**What is being asked**
Which lines of the listing below contain the word "center"? Return them.
+++ Information shown +++
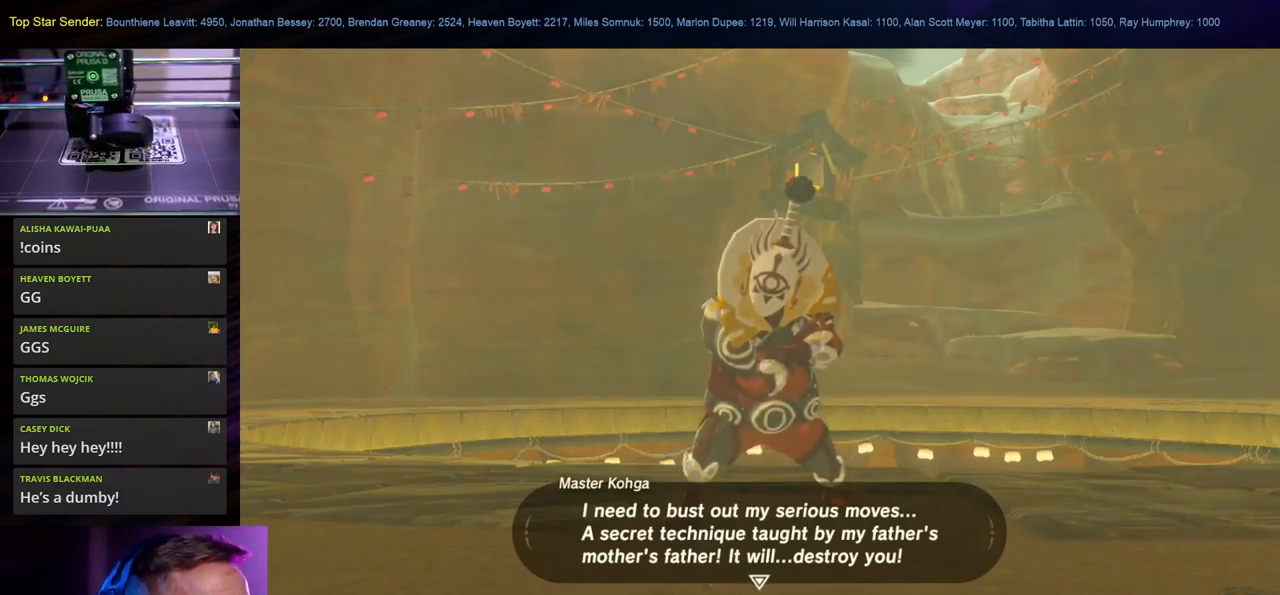
{"buttons": [], "left_stick": "center", "right_stick": "center", "events": []}
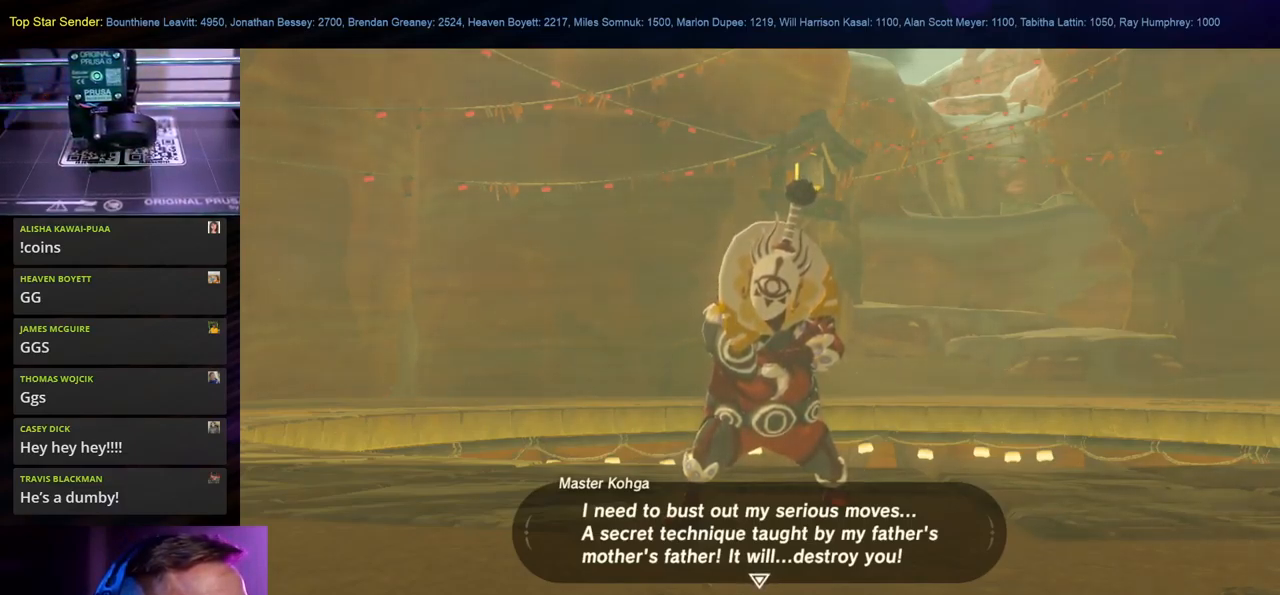
{"buttons": [], "left_stick": "left", "right_stick": "center", "events": [[500, "left_stick", "left"]]}
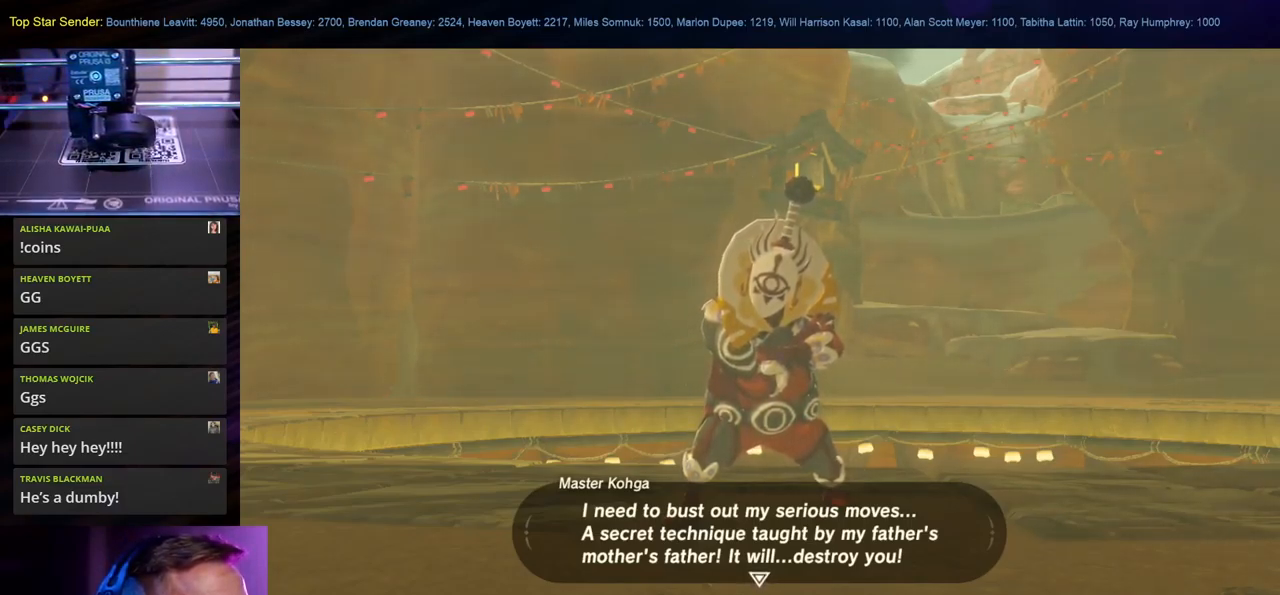
{"buttons": [], "left_stick": "up-left", "right_stick": "left", "events": [[83, "right_stick", "up"], [167, "left_stick", "down-right"], [317, "right_stick", "right"], [417, "left_stick", "up-left"], [417, "right_stick", "down"], [500, "right_stick", "left"]]}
+++
**Exercise response**
{"buttons": [], "left_stick": "center", "right_stick": "center", "events": []}
{"buttons": [], "left_stick": "left", "right_stick": "center", "events": [[500, "left_stick", "left"]]}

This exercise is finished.